Set exercise 1: Extract every line of the records that contains the string "tempo", matching its case exactly.

Text provided:
:::
Punishment: The problem
Before we take up these questions, however, it will help to say a little more about why the nature and justification of punishment is so central a question in the philosophy of law.
We can begin, once more, with an attempt at a rough definition of how the term is used. We call “punishment” the infliction of penalties on offenders, by people in authority over them, for offenses they have committed. This rough definition will cover both the punishment of children by parents and teachers and the punishment of criminals by courts. In each case there is a class of people who are entitled to punish—those in charge of children, courts—and they inflict a penalty of some kind because of an offense the offender has committed. Inflicting a penalty involves doing something to someone that they have a right not to have done to them for no reason. We may not spank children just for the fun of it; we may not lock people up or take their money (as a “fine”) without offering an explanation of why the normal moral rule against doing so does not apply in this case.So what makes criminal punishment cry out for justification is the fact that it involves inflicting on people either some suffering or the deprivation of some liberty (or—in the extreme case—of life), and that each of these is, in itself, is something we should normally avoid. When Jeremy Bentham, one of the founding utilitarians and a great nineteenth-century British philosopher and social reformer, said that all punishment in itself was evil, that was what he meant.
:::
Dataset entries:
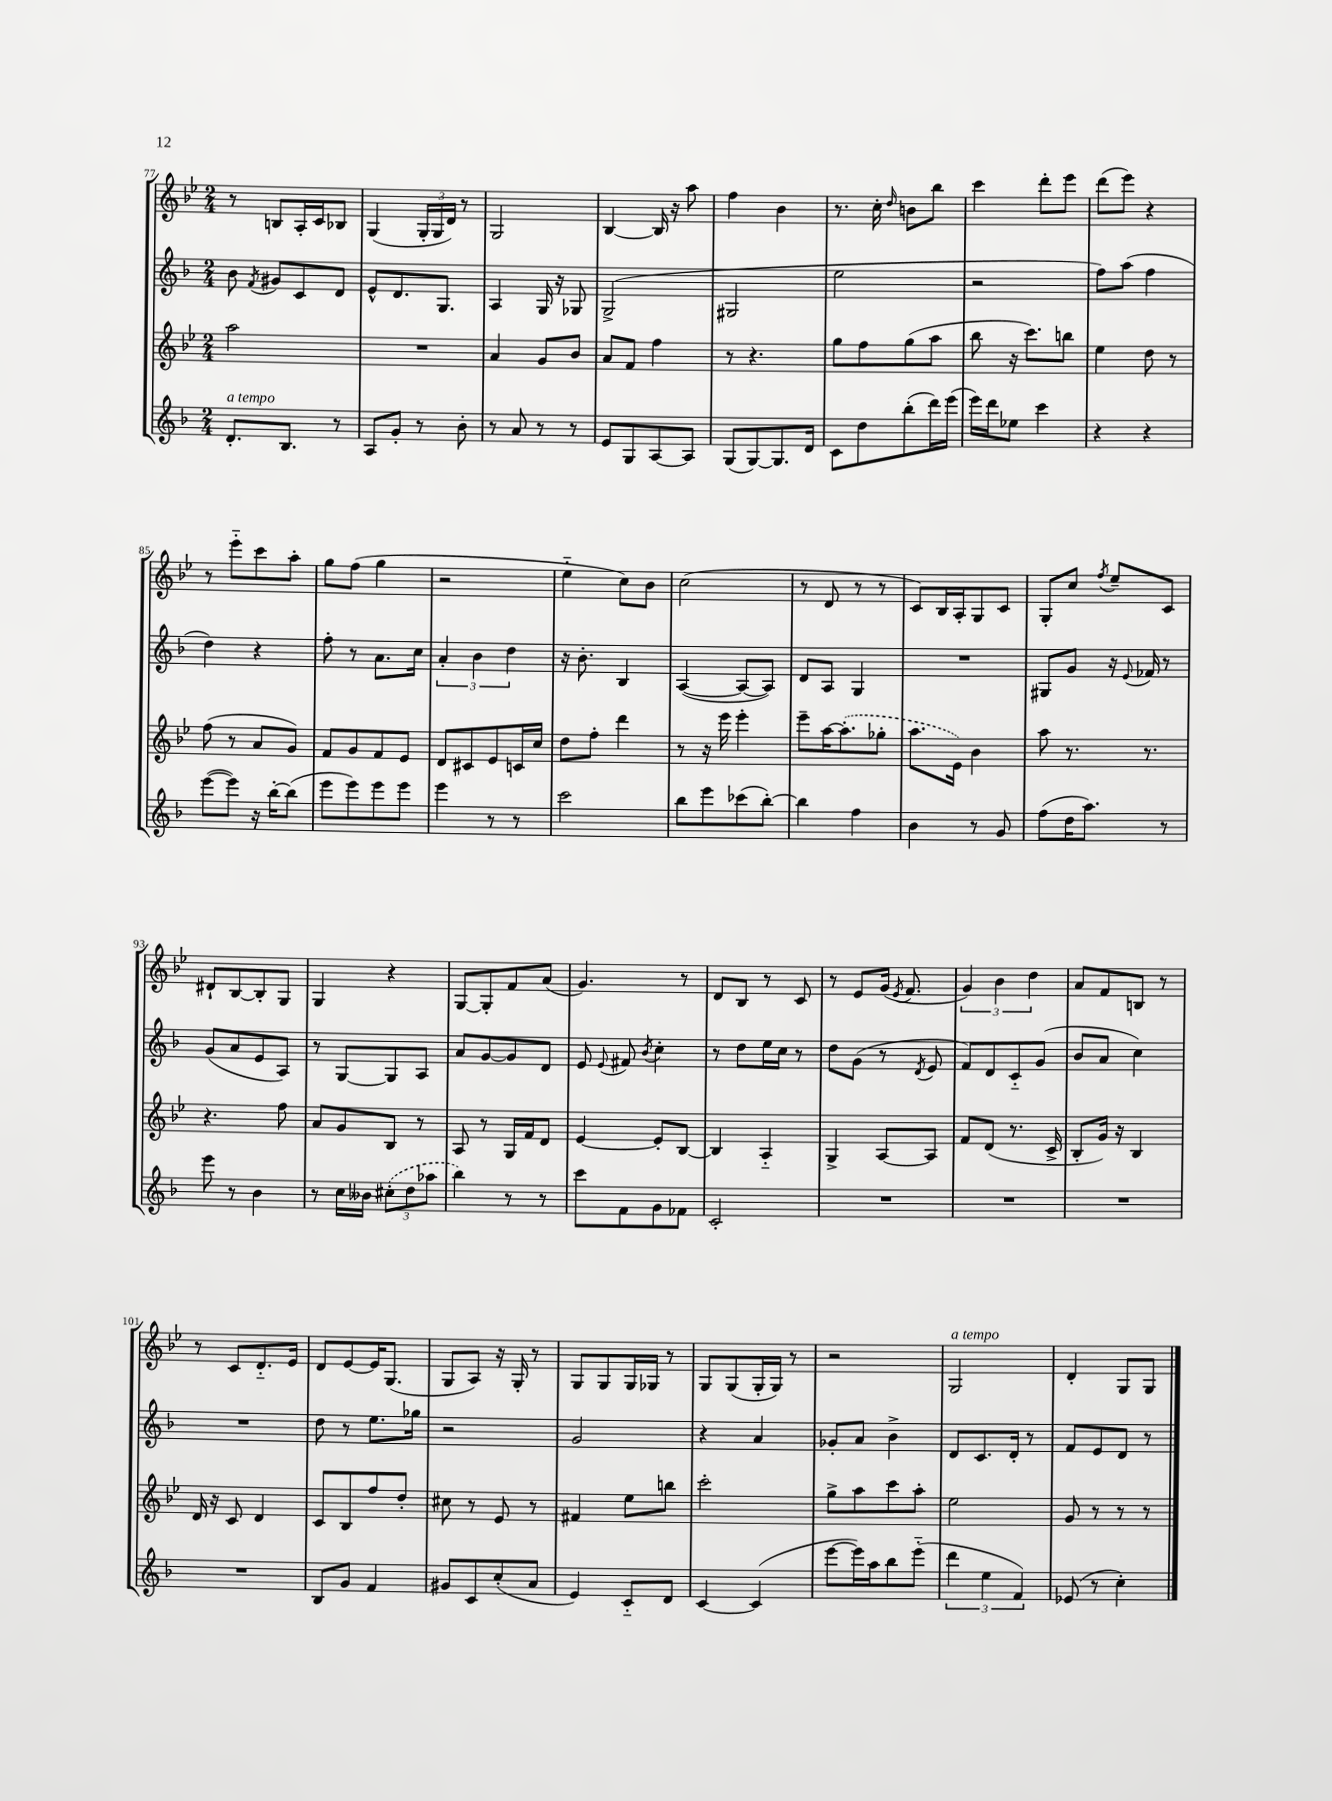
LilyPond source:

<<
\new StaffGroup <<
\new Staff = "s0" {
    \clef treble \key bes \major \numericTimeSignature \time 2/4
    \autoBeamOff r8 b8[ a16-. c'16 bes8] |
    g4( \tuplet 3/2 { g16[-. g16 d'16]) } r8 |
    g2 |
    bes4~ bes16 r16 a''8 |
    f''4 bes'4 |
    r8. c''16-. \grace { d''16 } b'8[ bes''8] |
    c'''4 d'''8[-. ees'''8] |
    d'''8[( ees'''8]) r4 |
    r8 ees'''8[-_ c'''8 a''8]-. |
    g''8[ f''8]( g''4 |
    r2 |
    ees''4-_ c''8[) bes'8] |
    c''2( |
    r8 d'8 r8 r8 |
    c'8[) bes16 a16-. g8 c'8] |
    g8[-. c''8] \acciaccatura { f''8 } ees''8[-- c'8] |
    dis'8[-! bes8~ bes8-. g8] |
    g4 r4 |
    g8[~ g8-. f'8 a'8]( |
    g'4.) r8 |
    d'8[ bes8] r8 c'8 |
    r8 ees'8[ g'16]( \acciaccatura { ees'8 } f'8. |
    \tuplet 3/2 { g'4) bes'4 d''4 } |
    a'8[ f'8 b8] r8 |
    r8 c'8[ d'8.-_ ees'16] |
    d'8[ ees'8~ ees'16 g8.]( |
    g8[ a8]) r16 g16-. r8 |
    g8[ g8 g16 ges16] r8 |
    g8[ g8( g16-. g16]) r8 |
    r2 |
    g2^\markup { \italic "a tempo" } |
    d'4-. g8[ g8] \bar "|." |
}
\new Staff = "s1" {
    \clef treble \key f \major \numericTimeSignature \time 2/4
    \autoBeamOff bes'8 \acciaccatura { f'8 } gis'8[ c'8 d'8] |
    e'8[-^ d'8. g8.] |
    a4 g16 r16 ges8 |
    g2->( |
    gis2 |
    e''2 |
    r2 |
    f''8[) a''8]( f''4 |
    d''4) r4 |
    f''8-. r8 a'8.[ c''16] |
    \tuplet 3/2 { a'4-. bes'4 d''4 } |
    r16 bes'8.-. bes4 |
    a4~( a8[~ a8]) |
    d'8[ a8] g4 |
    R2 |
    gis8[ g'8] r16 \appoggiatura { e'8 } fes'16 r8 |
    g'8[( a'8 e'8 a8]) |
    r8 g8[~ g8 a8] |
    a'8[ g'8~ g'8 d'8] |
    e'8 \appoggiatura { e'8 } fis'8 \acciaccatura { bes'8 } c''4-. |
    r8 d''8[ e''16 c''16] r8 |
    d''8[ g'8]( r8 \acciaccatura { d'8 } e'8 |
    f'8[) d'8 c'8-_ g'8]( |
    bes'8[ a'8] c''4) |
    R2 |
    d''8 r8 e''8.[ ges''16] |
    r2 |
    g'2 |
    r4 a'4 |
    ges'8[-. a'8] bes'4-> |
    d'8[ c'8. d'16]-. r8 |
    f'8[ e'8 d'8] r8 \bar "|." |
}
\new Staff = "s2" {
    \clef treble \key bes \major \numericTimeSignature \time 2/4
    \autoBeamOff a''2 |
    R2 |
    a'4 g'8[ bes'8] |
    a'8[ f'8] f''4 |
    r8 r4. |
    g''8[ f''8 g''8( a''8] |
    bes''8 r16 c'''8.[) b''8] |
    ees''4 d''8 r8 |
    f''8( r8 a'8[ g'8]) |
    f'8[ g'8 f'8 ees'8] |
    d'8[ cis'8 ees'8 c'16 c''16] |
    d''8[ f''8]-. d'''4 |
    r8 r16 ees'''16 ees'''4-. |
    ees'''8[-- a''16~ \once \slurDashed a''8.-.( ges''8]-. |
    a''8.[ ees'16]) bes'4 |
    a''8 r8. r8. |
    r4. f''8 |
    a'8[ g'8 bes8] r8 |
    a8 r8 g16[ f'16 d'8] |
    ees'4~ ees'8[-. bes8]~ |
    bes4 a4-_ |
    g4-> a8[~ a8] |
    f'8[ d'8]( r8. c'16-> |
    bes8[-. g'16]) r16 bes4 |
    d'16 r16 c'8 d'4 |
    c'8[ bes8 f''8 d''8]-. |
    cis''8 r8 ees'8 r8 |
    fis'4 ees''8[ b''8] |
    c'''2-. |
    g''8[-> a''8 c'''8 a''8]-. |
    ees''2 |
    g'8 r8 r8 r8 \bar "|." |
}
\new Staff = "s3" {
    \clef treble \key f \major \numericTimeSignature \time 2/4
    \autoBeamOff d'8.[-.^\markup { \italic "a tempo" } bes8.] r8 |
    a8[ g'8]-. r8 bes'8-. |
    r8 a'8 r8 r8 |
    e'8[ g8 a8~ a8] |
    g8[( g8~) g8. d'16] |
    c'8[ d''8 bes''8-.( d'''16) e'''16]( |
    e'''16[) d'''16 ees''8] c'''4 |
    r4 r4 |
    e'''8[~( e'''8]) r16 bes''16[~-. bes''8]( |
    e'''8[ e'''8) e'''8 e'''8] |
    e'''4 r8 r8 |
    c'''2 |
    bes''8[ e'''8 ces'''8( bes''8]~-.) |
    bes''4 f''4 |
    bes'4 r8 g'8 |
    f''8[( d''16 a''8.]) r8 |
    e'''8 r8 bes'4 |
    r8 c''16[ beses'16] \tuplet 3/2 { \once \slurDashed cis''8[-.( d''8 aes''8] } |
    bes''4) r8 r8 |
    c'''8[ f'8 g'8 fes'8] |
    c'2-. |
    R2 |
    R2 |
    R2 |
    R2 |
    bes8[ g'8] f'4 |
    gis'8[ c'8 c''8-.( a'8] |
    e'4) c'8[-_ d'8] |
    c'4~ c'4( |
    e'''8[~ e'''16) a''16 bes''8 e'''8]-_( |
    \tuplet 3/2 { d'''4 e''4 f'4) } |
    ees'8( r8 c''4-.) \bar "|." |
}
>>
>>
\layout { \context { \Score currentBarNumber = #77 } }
:::
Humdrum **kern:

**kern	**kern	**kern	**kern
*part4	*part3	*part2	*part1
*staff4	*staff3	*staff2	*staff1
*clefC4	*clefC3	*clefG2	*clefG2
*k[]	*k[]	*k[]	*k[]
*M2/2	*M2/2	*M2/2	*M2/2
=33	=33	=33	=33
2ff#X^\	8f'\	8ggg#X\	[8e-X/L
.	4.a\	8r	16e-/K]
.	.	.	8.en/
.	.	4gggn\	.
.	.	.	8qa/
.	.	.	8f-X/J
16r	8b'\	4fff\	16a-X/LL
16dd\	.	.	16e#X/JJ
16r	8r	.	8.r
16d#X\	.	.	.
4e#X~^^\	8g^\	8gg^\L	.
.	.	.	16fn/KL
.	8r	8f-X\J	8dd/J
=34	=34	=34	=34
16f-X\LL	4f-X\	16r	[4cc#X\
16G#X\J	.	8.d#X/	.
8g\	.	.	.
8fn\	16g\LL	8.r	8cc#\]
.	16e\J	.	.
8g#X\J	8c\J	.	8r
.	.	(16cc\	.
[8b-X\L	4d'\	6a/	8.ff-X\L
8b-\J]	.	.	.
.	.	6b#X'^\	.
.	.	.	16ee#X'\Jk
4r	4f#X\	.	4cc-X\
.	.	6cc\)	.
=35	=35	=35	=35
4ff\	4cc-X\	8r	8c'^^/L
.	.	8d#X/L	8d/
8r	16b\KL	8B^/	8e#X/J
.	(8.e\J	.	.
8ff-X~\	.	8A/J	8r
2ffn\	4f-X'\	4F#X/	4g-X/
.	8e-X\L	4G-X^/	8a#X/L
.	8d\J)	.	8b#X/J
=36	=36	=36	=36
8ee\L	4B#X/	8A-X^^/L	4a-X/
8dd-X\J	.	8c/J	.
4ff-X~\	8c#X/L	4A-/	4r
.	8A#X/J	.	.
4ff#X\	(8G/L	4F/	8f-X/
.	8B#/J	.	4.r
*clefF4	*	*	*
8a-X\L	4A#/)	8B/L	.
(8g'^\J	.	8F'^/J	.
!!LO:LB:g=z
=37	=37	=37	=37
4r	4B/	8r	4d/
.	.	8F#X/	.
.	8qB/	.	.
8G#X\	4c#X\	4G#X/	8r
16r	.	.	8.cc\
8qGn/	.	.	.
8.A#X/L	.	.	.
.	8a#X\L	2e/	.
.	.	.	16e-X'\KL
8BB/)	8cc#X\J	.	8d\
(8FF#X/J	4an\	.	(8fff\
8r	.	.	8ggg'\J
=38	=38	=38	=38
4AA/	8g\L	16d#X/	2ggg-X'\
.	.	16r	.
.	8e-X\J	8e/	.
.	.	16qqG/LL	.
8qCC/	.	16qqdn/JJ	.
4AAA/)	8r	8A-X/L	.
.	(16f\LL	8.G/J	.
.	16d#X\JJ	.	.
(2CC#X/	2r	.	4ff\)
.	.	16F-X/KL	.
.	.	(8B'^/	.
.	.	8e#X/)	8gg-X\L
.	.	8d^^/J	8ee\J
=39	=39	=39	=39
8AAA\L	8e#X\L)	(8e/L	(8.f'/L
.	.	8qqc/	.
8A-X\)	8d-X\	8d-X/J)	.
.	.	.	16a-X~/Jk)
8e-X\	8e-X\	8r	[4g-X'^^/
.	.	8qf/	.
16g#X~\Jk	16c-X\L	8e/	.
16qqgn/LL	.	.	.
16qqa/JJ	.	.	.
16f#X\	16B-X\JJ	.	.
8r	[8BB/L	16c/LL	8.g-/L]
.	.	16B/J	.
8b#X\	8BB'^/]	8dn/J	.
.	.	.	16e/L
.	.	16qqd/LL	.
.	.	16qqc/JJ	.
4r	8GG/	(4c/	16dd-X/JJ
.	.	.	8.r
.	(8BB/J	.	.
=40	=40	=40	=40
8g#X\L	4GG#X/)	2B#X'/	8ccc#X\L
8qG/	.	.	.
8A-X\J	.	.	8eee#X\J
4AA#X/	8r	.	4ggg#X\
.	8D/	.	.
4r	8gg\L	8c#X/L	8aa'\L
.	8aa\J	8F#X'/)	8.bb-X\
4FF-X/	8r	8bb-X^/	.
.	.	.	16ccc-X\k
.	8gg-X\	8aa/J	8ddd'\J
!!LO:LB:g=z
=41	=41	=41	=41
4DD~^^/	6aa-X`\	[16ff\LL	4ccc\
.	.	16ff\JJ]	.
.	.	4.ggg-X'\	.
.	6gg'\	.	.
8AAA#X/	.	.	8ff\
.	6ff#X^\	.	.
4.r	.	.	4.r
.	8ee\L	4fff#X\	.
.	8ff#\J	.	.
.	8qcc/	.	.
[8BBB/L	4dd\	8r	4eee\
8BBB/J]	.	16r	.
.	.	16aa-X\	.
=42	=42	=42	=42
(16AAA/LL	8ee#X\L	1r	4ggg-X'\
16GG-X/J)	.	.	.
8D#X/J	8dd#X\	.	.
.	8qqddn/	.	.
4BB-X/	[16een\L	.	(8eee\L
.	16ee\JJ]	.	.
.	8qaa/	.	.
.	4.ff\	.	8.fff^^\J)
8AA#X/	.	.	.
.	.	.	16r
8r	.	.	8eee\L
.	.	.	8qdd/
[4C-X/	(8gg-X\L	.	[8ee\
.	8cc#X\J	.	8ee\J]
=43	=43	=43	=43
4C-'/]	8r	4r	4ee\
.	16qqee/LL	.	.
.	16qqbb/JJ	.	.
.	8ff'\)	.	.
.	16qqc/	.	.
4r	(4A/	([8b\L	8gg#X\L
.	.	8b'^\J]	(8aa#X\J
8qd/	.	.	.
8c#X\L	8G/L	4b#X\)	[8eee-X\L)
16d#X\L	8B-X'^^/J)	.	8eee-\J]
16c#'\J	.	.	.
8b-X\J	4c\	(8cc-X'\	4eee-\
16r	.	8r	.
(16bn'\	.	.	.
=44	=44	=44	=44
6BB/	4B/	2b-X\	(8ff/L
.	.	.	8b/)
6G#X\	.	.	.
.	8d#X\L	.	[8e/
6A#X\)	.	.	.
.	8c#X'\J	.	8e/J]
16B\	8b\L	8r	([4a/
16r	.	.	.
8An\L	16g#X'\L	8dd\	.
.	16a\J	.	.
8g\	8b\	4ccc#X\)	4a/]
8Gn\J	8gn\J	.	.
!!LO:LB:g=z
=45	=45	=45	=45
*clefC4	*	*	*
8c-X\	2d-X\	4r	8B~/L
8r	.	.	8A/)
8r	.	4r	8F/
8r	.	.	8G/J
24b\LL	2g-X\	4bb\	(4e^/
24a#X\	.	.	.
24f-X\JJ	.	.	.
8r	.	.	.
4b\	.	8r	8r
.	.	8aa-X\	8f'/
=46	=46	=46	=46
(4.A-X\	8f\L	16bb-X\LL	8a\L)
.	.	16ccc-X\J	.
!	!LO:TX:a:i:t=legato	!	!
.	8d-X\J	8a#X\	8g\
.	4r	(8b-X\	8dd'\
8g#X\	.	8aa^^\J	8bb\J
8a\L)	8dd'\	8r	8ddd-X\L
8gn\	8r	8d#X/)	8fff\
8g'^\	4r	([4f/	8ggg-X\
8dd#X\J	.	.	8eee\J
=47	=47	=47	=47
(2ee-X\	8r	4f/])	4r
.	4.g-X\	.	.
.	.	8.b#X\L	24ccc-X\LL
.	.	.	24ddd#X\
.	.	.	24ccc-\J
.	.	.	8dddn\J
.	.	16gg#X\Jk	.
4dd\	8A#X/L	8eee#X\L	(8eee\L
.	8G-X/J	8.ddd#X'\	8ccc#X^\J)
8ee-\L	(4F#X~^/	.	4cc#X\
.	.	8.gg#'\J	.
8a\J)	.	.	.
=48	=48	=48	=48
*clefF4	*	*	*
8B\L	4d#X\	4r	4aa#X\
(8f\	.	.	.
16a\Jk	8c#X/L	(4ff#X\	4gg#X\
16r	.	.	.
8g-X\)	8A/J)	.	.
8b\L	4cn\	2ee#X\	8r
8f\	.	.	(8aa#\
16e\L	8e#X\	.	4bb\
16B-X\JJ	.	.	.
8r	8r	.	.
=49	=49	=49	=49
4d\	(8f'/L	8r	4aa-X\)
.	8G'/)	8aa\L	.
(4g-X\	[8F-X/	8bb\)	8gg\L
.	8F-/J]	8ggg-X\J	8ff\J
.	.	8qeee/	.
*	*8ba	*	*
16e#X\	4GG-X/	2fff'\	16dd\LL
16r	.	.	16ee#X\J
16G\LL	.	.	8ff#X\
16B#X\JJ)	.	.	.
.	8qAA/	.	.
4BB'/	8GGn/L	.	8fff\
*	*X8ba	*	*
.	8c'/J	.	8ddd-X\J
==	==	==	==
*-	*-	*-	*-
:::
Set exercise 2: In the passage on punishment, what did Jeremy Bentham say about all punishment in itself?

Complete response 1:
    g2^\markup { \italic "a tempo" } |
    \autoBeamOff d'8.[-.^\markup { \italic "a tempo" } bes8.] r8 |

Complete response 2: He said that all punishment in itself was evil.